We’re always innovating. Always playing around with different casks – moving things from one cask to another just to see what kind of flavours can be brought out. For example, there was this time I was home for Christmas. I went into the warehouse, and I saw some guys pouring whiskies into casks and I asked them what they were doing. They were taking some seven- or eight-year-old Port Charlotte from bourbon casks and putting it into chardonnay casks. It was a very strange thing to do, but we’re doing it because we want to see what results that would bring. And that kind of thing is happening all the time, so later, when we introduce the 25-year-old (Black Art 5.1), that’s also something similar, taking from one cask to another to another, just to see what the new flavours these casks would bring. Because we’re a small distillery, we’re flexible; we don’t have to plan something two years in advance. If we’ve got something just sitting there and with enough stock to do a small release, we could think ‘this tastes really good, people will want to try this’.

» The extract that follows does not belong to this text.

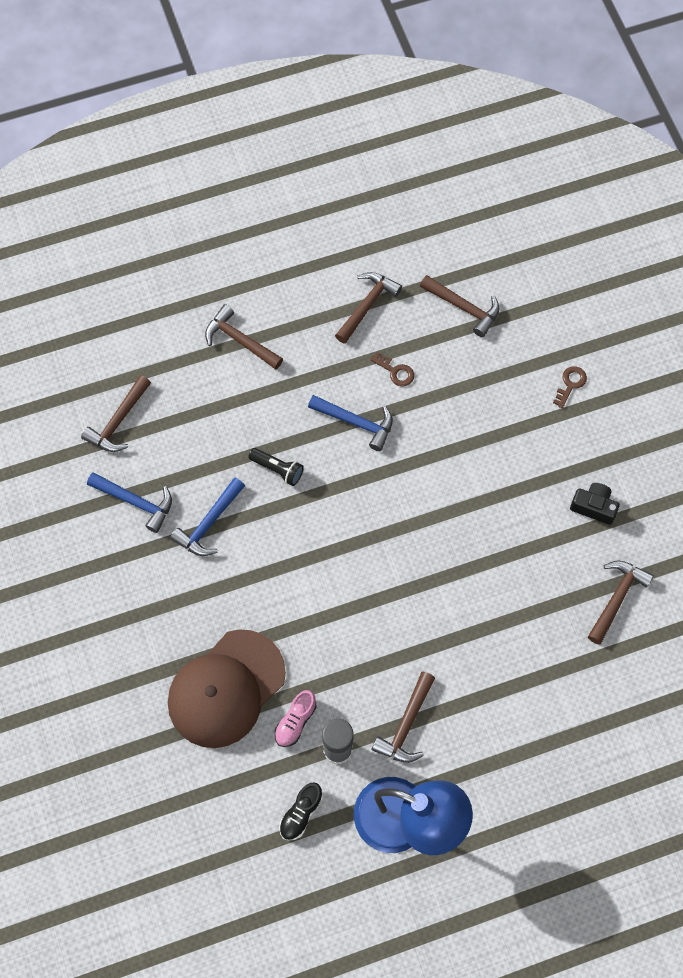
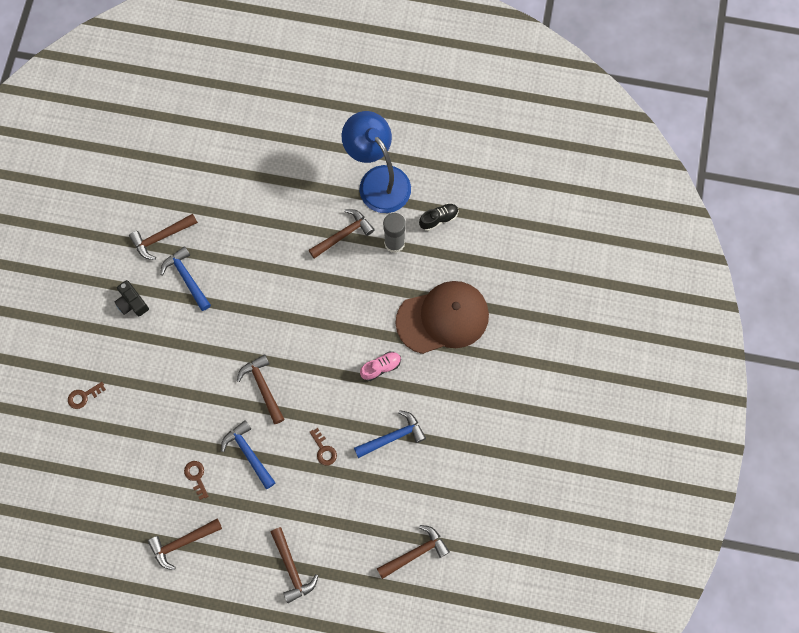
camera: 150 degrees left, 5 degrees up
blue hammer [87,472,172,533] -> blue hammer moved to [160,246,211,311]
black flashlight [249,448,304,486] -> brown key [310,428,337,466]
pink shoe [274,690,317,747] -> pink shoe moved to [360,351,401,381]
brown hammer [420,275,500,337] -> brown hammer moved to [237,354,284,424]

What can we be expecting from Adam soon?
Well, the 5.1 is the first thing Adam has done on his own, like he picked all the casks and everything. I think there’ll be a 6.1 maybe end of this year or next. I would also say that, although officially Adam has been Head Distiller for the past year, the years before that, when Jim McEwan was travelling all over the world, he was there doing the stuff. This would just be him continuing what’s been done – innovations, when the time is right, and not just releasing products for the sake of it.
What are some of the fondest moments you’ve had with whisky so far?
Two occasions stick out – one was last year, when we took a group of people to Islay. On the first day, we dropped off our bags, jumped into the minivan and drove to the beach with our picnic baskets. So, there was this huge, long beach that’s 2km long, and there’s no one else around. It was a beautiful day, with the big waves crashing and it was freezing cold, we walked and sat in the sand, with the sun. We opened the picnic basket and we had whisky and, in that situation, it tasted amazing. But probably any whisky in that situation would taste amazing – everything was so amazing and relaxing. Another time was in the whisky warehouse in Islay – if you come to the island, you must make time to drink whisky in a whisky warehouse – it was dark and cold, and it’s windy and you can hear the rain hitting the walls, the doors… you have any whisky in that situation and it would just feel incredible.
Where do you see Bruichladdich in 5 years?
Our Port Charlotte stocks in five years’ time will be quite healthy and I think we’ll see some older Bruichladdichs that we’ve got now in the range of 15 year olds as a core product.